Stamping of passenger hand baggage tags to continue at Amritsar airport
The decision was taken considering the airport’s proximity to the Pakistan border and the two hijack incidents there.india Updated: Apr 10, 2018 11:07 IST
The passengers travelling out of Amritsar airport will continue to have their hand baggage tags stamped owing to ‘sensitive’ security status of the airport, a Central Industrial Security Force official said.
The decision was taken considering the airport’s proximity to the Pakistan border and the two hijack incidents there – Indian Airlines flight IC 814 from Kathmandu to New Delhi was hijacked and taken to Amritsar and later to Kandahar in 1999 and another IA flight from Delhi to Jodhpur was also hijacked and taken to the same airport in 1982.
“We are confident of doing away with this practice at all the airport by the end of this year. However, due to the security concerns and location of Amritsar airport, it has been decided to keep it away from this practice. This will be an added security feature there,” said MA Ganapathy, ADG (airport) of CISF.
The Central Industrial Security Force (CISF), which provides security to 59 airports across the country, has done away with the baggage tag stamping at 31 airports in a phased manner and trial has been successfully completed at another six. By the end of this year, the system will be discontinued at every airport under CISF cover except the Amritsar airport.
The CISF had started trial runs at seven metro airports in December 2016. Following this the stamping was discontinued at Delhi, Mumbai, Kolkata, Bangalore, Hyderabad, Ahmadabad and Cochin airports.
The decision was taken after CISF pilot project showed it would save time and put an end to long queues at security check counters.
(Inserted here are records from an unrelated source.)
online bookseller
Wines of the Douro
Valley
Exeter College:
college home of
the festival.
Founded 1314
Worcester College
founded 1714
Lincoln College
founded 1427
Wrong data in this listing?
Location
They found the system could be dispensed with after certain modifications of security architecture in security hold areas of the airports and the installation of high definition CCTV cameras. These modifications were required to make sure that passengers could not access bags containing restricted items which are segregated by CISF personnel for checking.
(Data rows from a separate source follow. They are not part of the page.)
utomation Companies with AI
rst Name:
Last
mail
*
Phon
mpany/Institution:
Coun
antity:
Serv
Explaining the rationale behind such decisions, former Director General of CISF Arvind Ranjan said, “It all depends on intelligence input at that time, if they are saying Amritsar airport is sensitive, we have to believe them. The Bureau for Civil Aviation Security (BCAS) must have done all the trials as they have strict standard. It will not compromise the airport security and aviation security in India is the best.”